**What is needed:**
Could you please repeat the data below word for word?

▽

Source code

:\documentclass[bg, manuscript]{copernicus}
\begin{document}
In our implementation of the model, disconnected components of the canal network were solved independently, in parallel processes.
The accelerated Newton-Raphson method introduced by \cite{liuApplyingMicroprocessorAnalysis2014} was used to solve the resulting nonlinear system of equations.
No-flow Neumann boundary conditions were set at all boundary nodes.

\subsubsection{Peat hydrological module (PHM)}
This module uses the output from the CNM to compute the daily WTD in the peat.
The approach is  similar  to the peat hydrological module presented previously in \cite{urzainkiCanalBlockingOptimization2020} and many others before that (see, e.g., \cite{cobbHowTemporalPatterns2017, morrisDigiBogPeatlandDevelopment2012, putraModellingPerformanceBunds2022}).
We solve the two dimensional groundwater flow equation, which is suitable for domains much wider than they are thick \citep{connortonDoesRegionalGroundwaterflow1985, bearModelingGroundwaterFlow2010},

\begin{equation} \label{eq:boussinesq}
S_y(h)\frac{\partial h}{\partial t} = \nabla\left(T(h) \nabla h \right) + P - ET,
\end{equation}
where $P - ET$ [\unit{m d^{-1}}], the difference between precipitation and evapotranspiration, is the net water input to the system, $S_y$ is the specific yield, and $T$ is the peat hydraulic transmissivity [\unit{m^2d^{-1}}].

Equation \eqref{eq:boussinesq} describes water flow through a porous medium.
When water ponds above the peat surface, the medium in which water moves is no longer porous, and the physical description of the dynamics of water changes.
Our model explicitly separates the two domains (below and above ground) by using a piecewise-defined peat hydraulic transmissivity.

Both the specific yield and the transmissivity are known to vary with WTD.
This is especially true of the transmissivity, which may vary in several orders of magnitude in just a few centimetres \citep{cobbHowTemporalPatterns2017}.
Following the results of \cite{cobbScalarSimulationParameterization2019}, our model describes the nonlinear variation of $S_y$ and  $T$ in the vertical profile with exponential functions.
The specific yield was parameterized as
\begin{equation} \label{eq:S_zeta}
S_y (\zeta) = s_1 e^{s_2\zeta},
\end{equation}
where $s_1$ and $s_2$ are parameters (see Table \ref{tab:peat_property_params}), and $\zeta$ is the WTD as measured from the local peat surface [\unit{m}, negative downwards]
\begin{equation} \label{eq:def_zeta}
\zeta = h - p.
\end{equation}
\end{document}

△

**Response to this task:**
Source code

:\documentclass[bg, manuscript]{copernicus}
\begin{document}
In our implementation of the model, disconnected components of the canal network were solved independently, in parallel processes.
The accelerated Newton-Raphson method introduced by \cite{liuApplyingMicroprocessorAnalysis2014} was used to solve the resulting nonlinear system of equations.
No-flow Neumann boundary conditions were set at all boundary nodes.

\subsubsection{Peat hydrological module (PHM)}
This module uses the output from the CNM to compute the daily WTD in the peat.
The approach is  similar  to the peat hydrological module presented previously in \cite{urzainkiCanalBlockingOptimization2020} and many others before that (see, e.g., \cite{cobbHowTemporalPatterns2017, morrisDigiBogPeatlandDevelopment2012, putraModellingPerformanceBunds2022}).
We solve the two dimensional groundwater flow equation, which is suitable for domains much wider than they are thick \citep{connortonDoesRegionalGroundwaterflow1985, bearModelingGroundwaterFlow2010},

\begin{equation} \label{eq:boussinesq}
S_y(h)\frac{\partial h}{\partial t} = \nabla\left(T(h) \nabla h \right) + P - ET,
\end{equation}
where $P - ET$ [\unit{m d^{-1}}], the difference between precipitation and evapotranspiration, is the net water input to the system, $S_y$ is the specific yield, and $T$ is the peat hydraulic transmissivity [\unit{m^2d^{-1}}].

Equation \eqref{eq:boussinesq} describes water flow through a porous medium.
When water ponds above the peat surface, the medium in which water moves is no longer porous, and the physical description of the dynamics of water changes.
Our model explicitly separates the two domains (below and above ground) by using a piecewise-defined peat hydraulic transmissivity.

Both the specific yield and the transmissivity are known to vary with WTD.
This is especially true of the transmissivity, which may vary in several orders of magnitude in just a few centimetres \citep{cobbHowTemporalPatterns2017}.
Following the results of \cite{cobbScalarSimulationParameterization2019}, our model describes the nonlinear variation of $S_y$ and  $T$ in the vertical profile with exponential functions.
The specific yield was parameterized as
\begin{equation} \label{eq:S_zeta}
S_y (\zeta) = s_1 e^{s_2\zeta},
\end{equation}
where $s_1$ and $s_2$ are parameters (see Table \ref{tab:peat_property_params}), and $\zeta$ is the WTD as measured from the local peat surface [\unit{m}, negative downwards]
\begin{equation} \label{eq:def_zeta}
\zeta = h - p.
\end{equation}
\end{document}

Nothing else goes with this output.